(Stored data entries)
+--

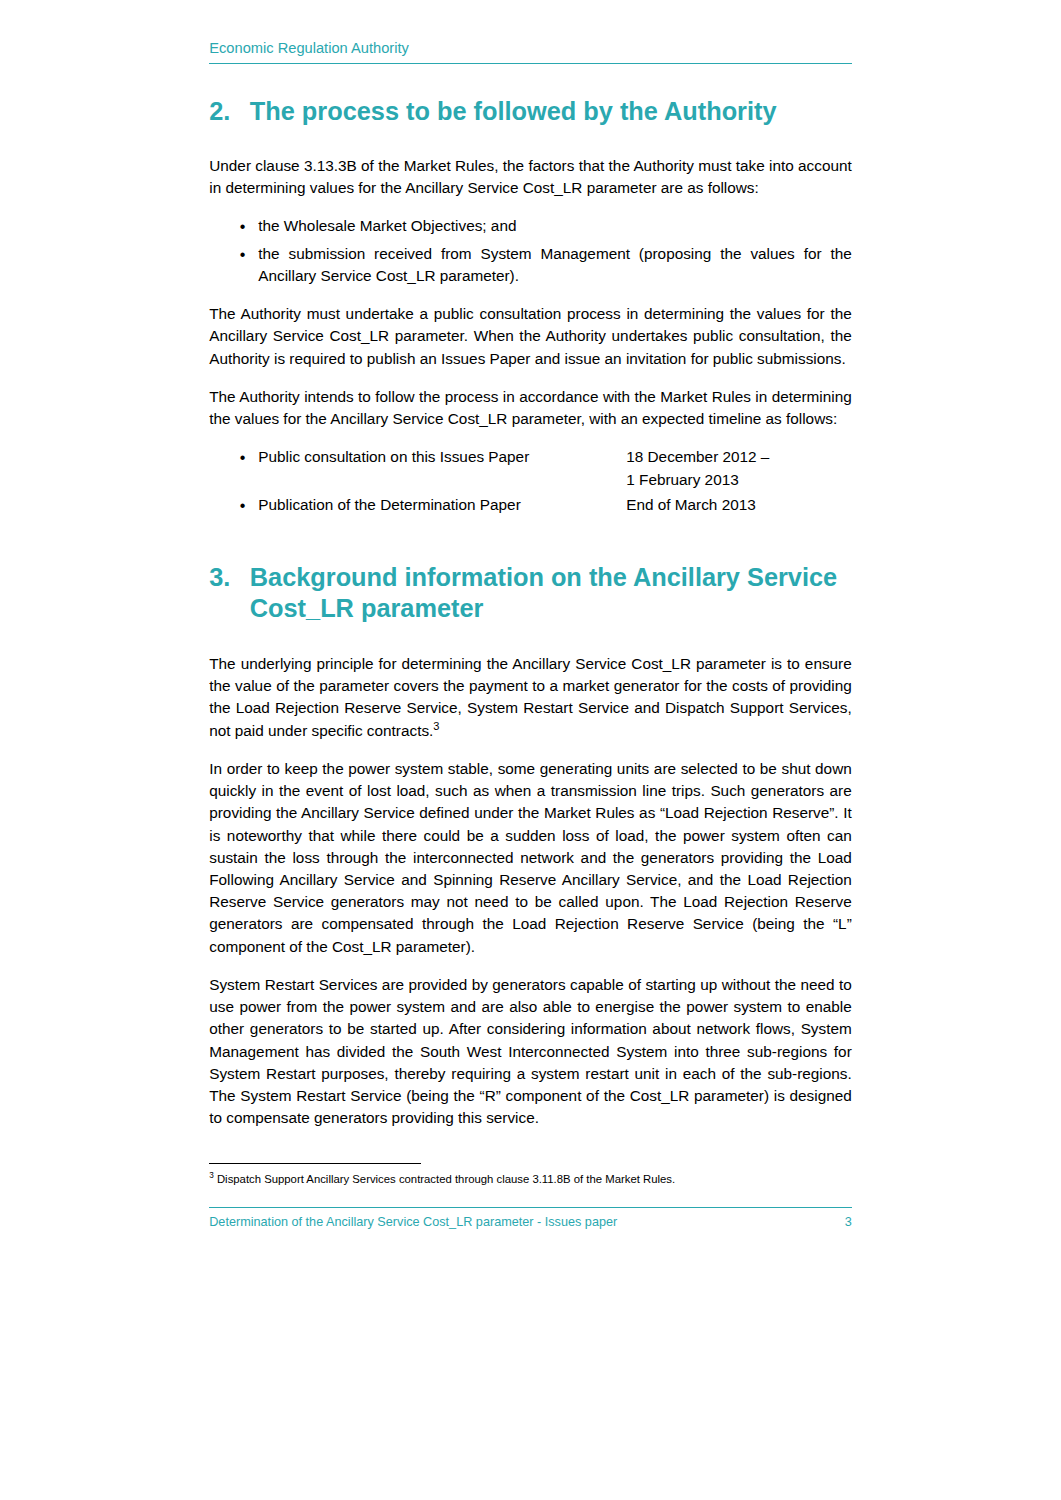Economic Regulation Authority
2. The process to be followed by the Authority
Under clause 3.13.3B of the Market Rules, the factors that the Authority must take into account in determining values for the Ancillary Service Cost_LR parameter are as follows:
the Wholesale Market Objectives; and
the submission received from System Management (proposing the values for the Ancillary Service Cost_LR parameter).
The Authority must undertake a public consultation process in determining the values for the Ancillary Service Cost_LR parameter. When the Authority undertakes public consultation, the Authority is required to publish an Issues Paper and issue an invitation for public submissions.
The Authority intends to follow the process in accordance with the Market Rules in determining the values for the Ancillary Service Cost_LR parameter, with an expected timeline as follows:
Public consultation on this Issues Paper 18 December 2012 –
1 February 2013
Publication of the Determination Paper End of March 2013
3. Background information on the Ancillary Service Cost_LR parameter
The underlying principle for determining the Ancillary Service Cost_LR parameter is to ensure the value of the parameter covers the payment to a market generator for the costs of providing the Load Rejection Reserve Service, System Restart Service and Dispatch Support Services, not paid under specific contracts.3
In order to keep the power system stable, some generating units are selected to be shut down quickly in the event of lost load, such as when a transmission line trips. Such generators are providing the Ancillary Service defined under the Market Rules as “Load Rejection Reserve”. It is noteworthy that while there could be a sudden loss of load, the power system often can sustain the loss through the interconnected network and the generators providing the Load Following Ancillary Service and Spinning Reserve Ancillary Service, and the Load Rejection Reserve Service generators may not need to be called upon. The Load Rejection Reserve generators are compensated through the Load Rejection Reserve Service (being the “L” component of the Cost_LR parameter).
System Restart Services are provided by generators capable of starting up without the need to use power from the power system and are also able to energise the power system to enable other generators to be started up. After considering information about network flows, System Management has divided the South West Interconnected System into three sub-regions for System Restart purposes, thereby requiring a system restart unit in each of the sub-regions. The System Restart Service (being the “R” component of the Cost_LR parameter) is designed to compensate generators providing this service.
3 Dispatch Support Ancillary Services contracted through clause 3.11.8B of the Market Rules.
Determination of the Ancillary Service Cost_LR parameter - Issues paper 3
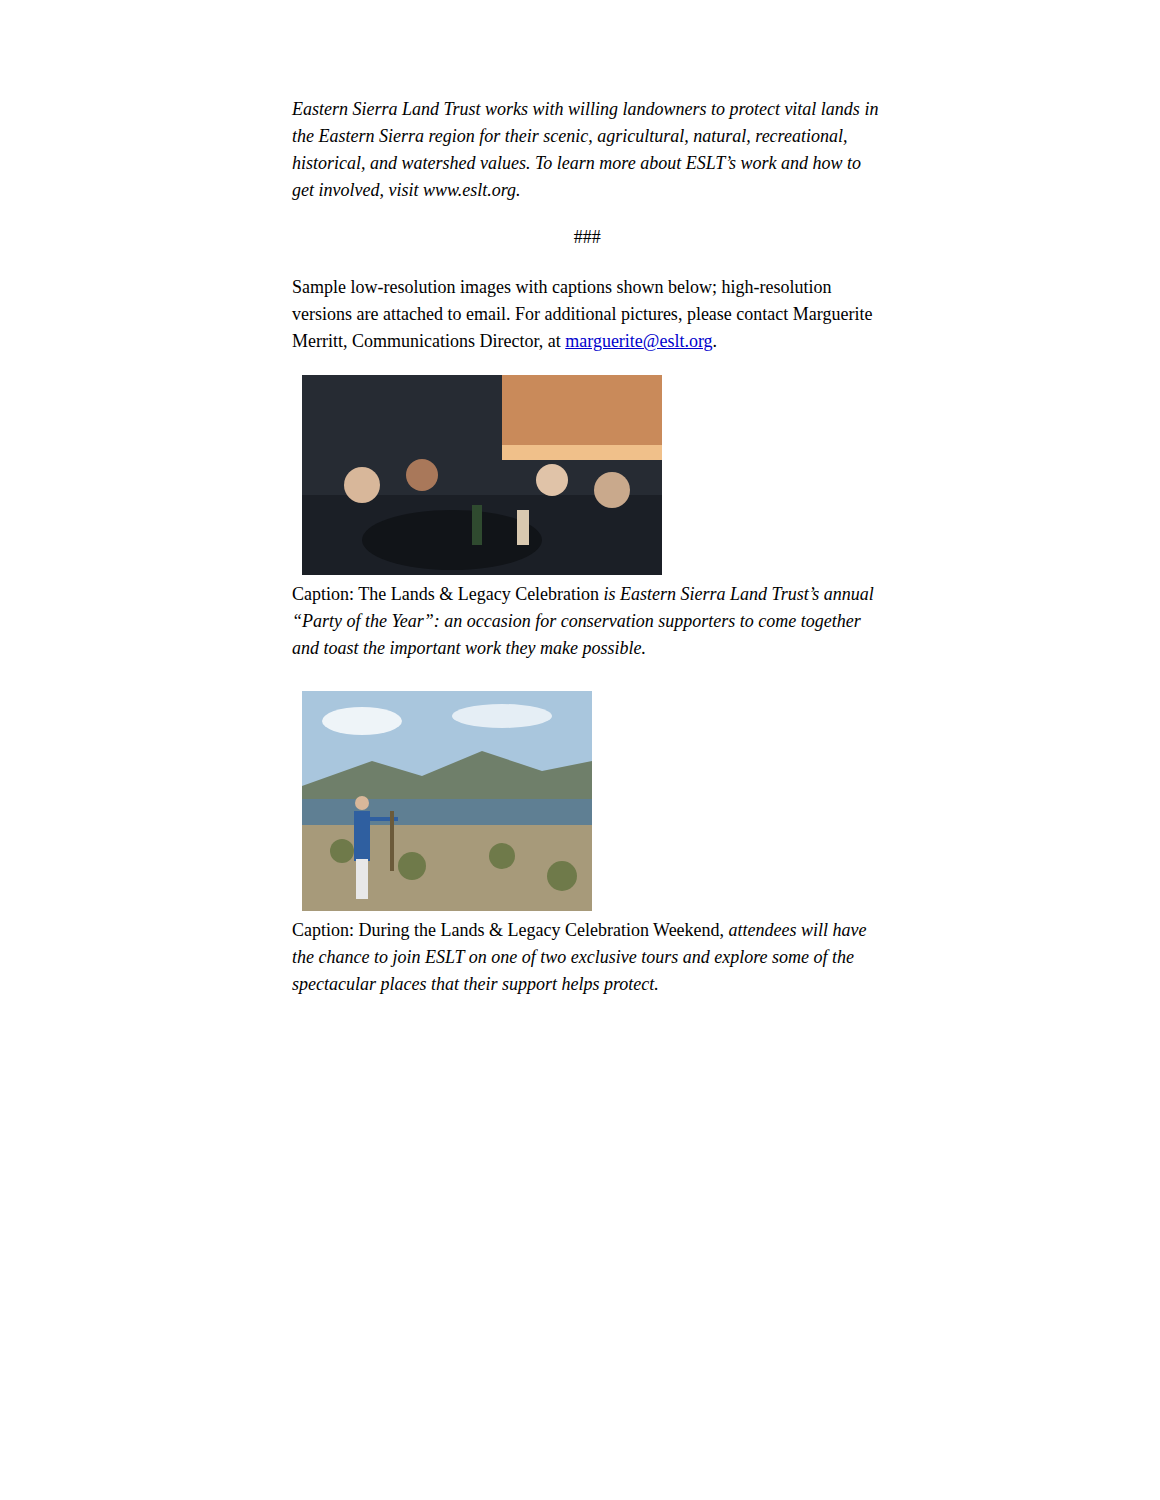Eastern Sierra Land Trust works with willing landowners to protect vital lands in the Eastern Sierra region for their scenic, agricultural, natural, recreational, historical, and watershed values. To learn more about ESLT’s work and how to get involved, visit www.eslt.org.
###
Sample low-resolution images with captions shown below; high-resolution versions are attached to email. For additional pictures, please contact Marguerite Merritt, Communications Director, at marguerite@eslt.org.
Caption: The Lands & Legacy Celebration is Eastern Sierra Land Trust’s annual “Party of the Year”: an occasion for conservation supporters to come together and toast the important work they make possible.
Caption: During the Lands & Legacy Celebration Weekend, attendees will have the chance to join ESLT on one of two exclusive tours and explore some of the spectacular places that their support helps protect.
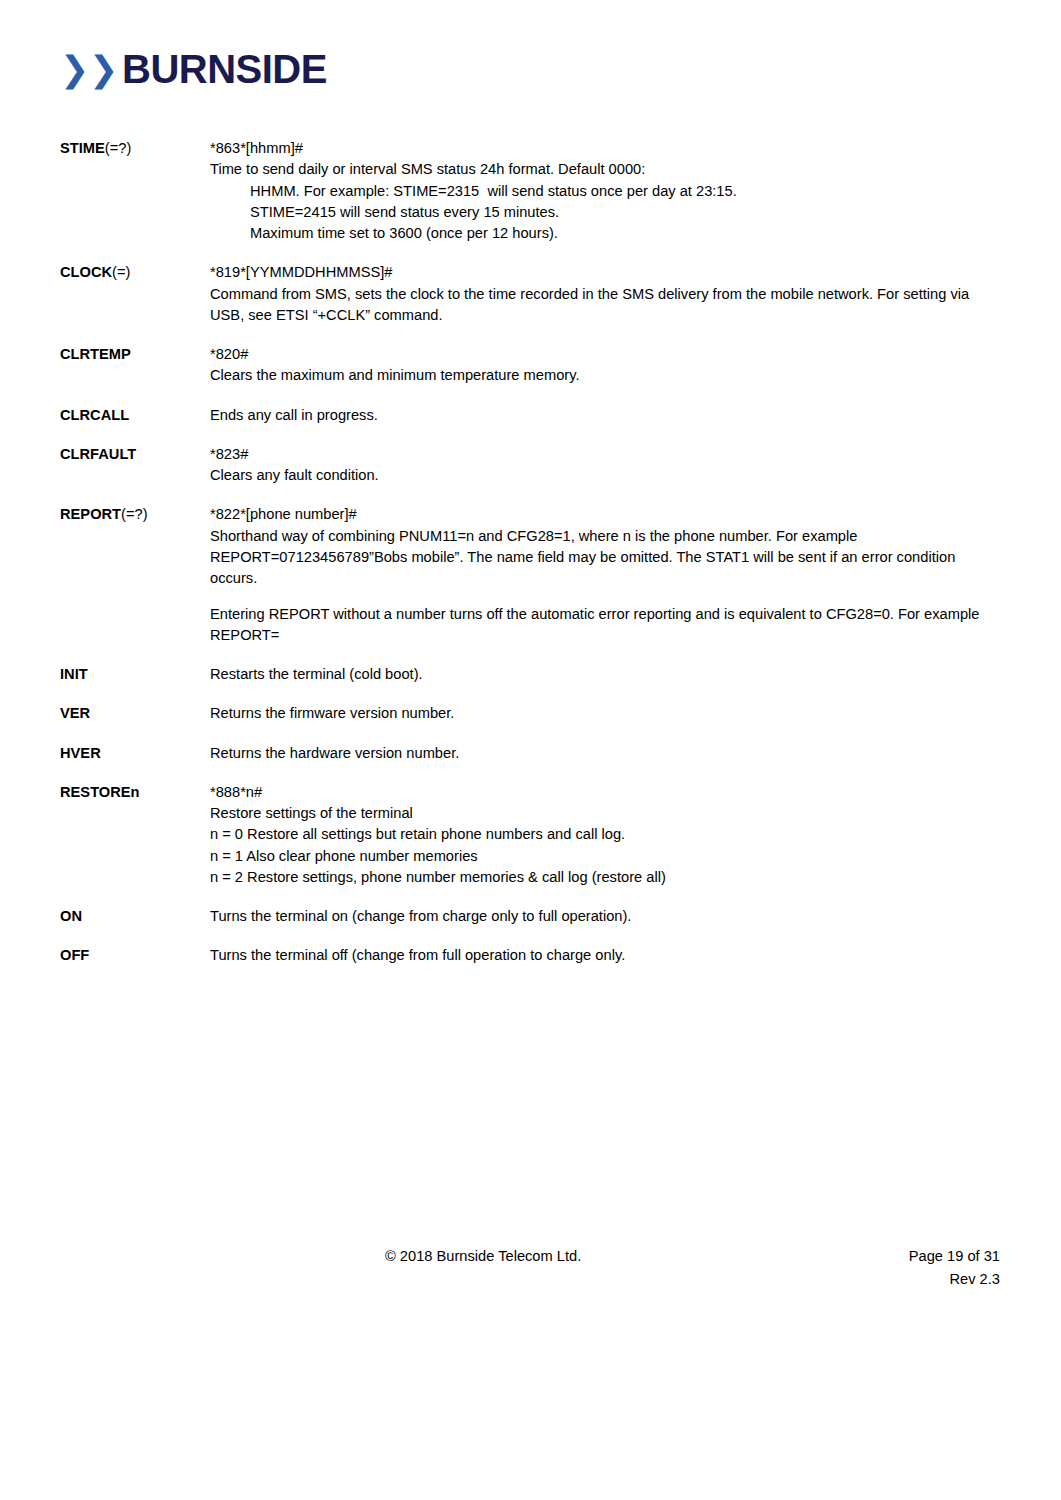❯❯BURNSIDE
| STIME (=?) | *863*[hhmm]# Time to send daily or interval SMS status 24h format. Default 0000: HHMM. For example: STIME=2315 will send status once per day at 23:15. STIME=2415 will send status every 15 minutes. Maximum time set to 3600 (once per 12 hours). |
| CLOCK (=) | *819*[YYMMDDHHMMSS]# Command from SMS, sets the clock to the time recorded in the SMS delivery from the mobile network. For setting via USB, see ETSI “+CCLK” command. |
| CLRTEMP | *820# Clears the maximum and minimum temperature memory. |
| CLRCALL | Ends any call in progress. |
| CLRFAULT | *823# Clears any fault condition. |
| REPORT (=?) | *822*[phone number]# Shorthand way of combining PNUM11=n and CFG28=1, where n is the phone number. For example REPORT=07123456789”Bobs mobile”. The name field may be omitted. The STAT1 will be sent if an error condition occurs. Entering REPORT without a number turns off the automatic error reporting and is equivalent to CFG28=0. For example REPORT= |
| INIT | Restarts the terminal (cold boot). |
| VER | Returns the firmware version number. |
| HVER | Returns the hardware version number. |
| RESTOREn | *888*n# Restore settings of the terminal n = 0 Restore all settings but retain phone numbers and call log. n = 1 Also clear phone number memories n = 2 Restore settings, phone number memories & call log (restore all) |
| ON | Turns the terminal on (change from charge only to full operation). |
| OFF | Turns the terminal off (change from full operation to charge only. |
| © 2018 Burnside Telecom Ltd. | Page 19 of 31 |
| | Rev 2.3 |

+--

AIM OF THE EXERCISE: Each line that holds the word "only" should be extracted from the records.

WRITTEN SOLUTION:
| ON | Turns the terminal on (change from charge only to full operation). |
| OFF | Turns the terminal off (change from full operation to charge only. |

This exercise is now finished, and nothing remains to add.